Anna.
domenica, aprile 19th, 2009E’ appena giunta Anna, mi sussurra un soffio nelle orecchie, tiepido accarezza il lobo e s’insinua a precorrere l’incavo auricolare, girovoltando inudibile nella coclea, fin da infilarsi teso e acuto nel baricentro dell’ipotalamo.

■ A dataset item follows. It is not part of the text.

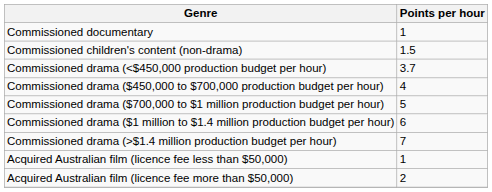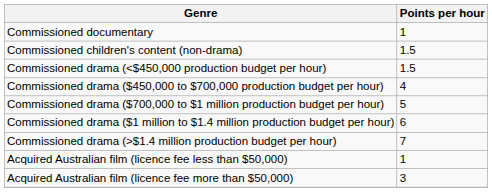Commissioned drama (<$450,000 production budget per hour) | Points per hour: 3.7 -> 1.5
Acquired Australian film (licence fee more than $50,000) | Points per hour: 2 -> 3
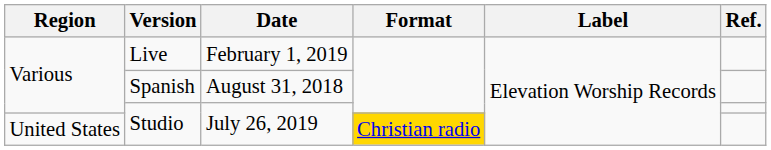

Poi si muove appena, due labbra, dicendo: ‘E’ qui’, e poi un intirizzirsi e farsi di silenzio, e lei poggiando bagascia il piede appena a terra, scopre il biancore di due denti che tentano un sorriso per nascondere la voglia di sbranarmi, li’, sedutastante, prendendosi corpo tra le braccia, figgere le sue pupille contro le mie a dar vita ad un solo accecamento, di modo che dal nostro congiunto vedere, si formerebbe un punto, un immagine meno, in cui la tua Assenza senza nome, sarebbe il corpo dell’apparire, amorfo eseprire… e stronzo sperare il mio, perchè invece Anna se ne sta a grattarsi il capo e si è già cambiata d’abito almeno tre o quattro volte, spogliandosi e incipriandosi di fronte ad una finestra aperta e fissando il proprio riflesso nello stupore e il desiderio degli spettatori che da basso slinguazzando animosamente soffrono desiderio.
Di scatto, inciampando in una ciabatta che avevo dimenticato di abitare, chiudo le persiane, la luce si fa buio, e solo il bulbico biancore oculare di Anna resta acceso, con dentro alla pupilla una fiamma che sento bruciare nel mio proprio nervo ottico…

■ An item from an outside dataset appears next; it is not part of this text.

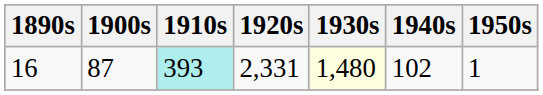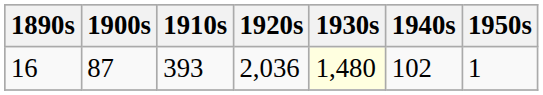16 | 1910s: paleturquoise background -> no background
16 | 1920s: 2,331 -> 2,036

Incandescenti pupille intente a fissare quel qualcosa che non d’immagine è darsi, ma è l’adamantino ergersi d’un surriscaldamento dell’essere, dell’essere corpo e anima in subbuglio, su un altare in ginocchio a pregando far sgorgare le fiamme che combustionano l’esistenza al ritmo d’un olocausto di olezzi e midollo. Una missa solemnis stonata a straccia gola, tanto straccia gola che alla fine la testa sarà mozzata a forza di voce, per invocare e benedire e riconnettermi e stare sotto l’ombra della tua Assenza, della tua Iper-Presenza… di quel tuo qualcosa che come nominarlo se non col vuoto d’un punto di domanda senza soluzione?

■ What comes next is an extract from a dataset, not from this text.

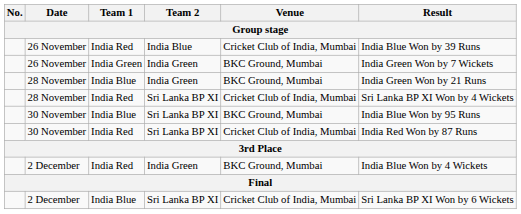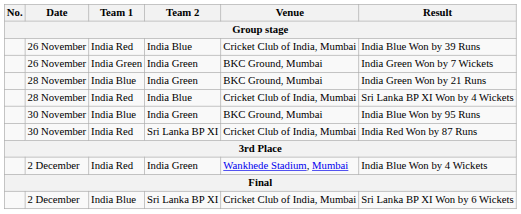28 November / India Red | Team 2: Sri Lanka BP XI -> India Blue
30 November / India Blue | Team 2: Sri Lanka BP XI -> India Green
2 December / India Red | Venue: BKC Ground, Mumbai -> Wankhede Stadium, Mumbai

E vedo ora che Anna sbadiglia sbadiglia ha riacceso una candela e si sta specchianco di fronte ad uno specchio invero un po’ barocco, e la faccia sembra un’altra… quasi una vecchia racchittica che si consuma, andando verso la fine… la sua leggerezza, leggiadra, giovinezza, che certo non è magicamente svanita, è stata pero’ in qualche modo, intaccata… un altro sguardo, sotto un’altra luce rischiarata, quel suo volto splendente, di benefica apparizione, si tinge d’un rosa che tende a svanire, come un lentissimo degradare al grigio.
E cosi’ resto fiso, immobile, di fronte ad una visione che tarda a svaporare.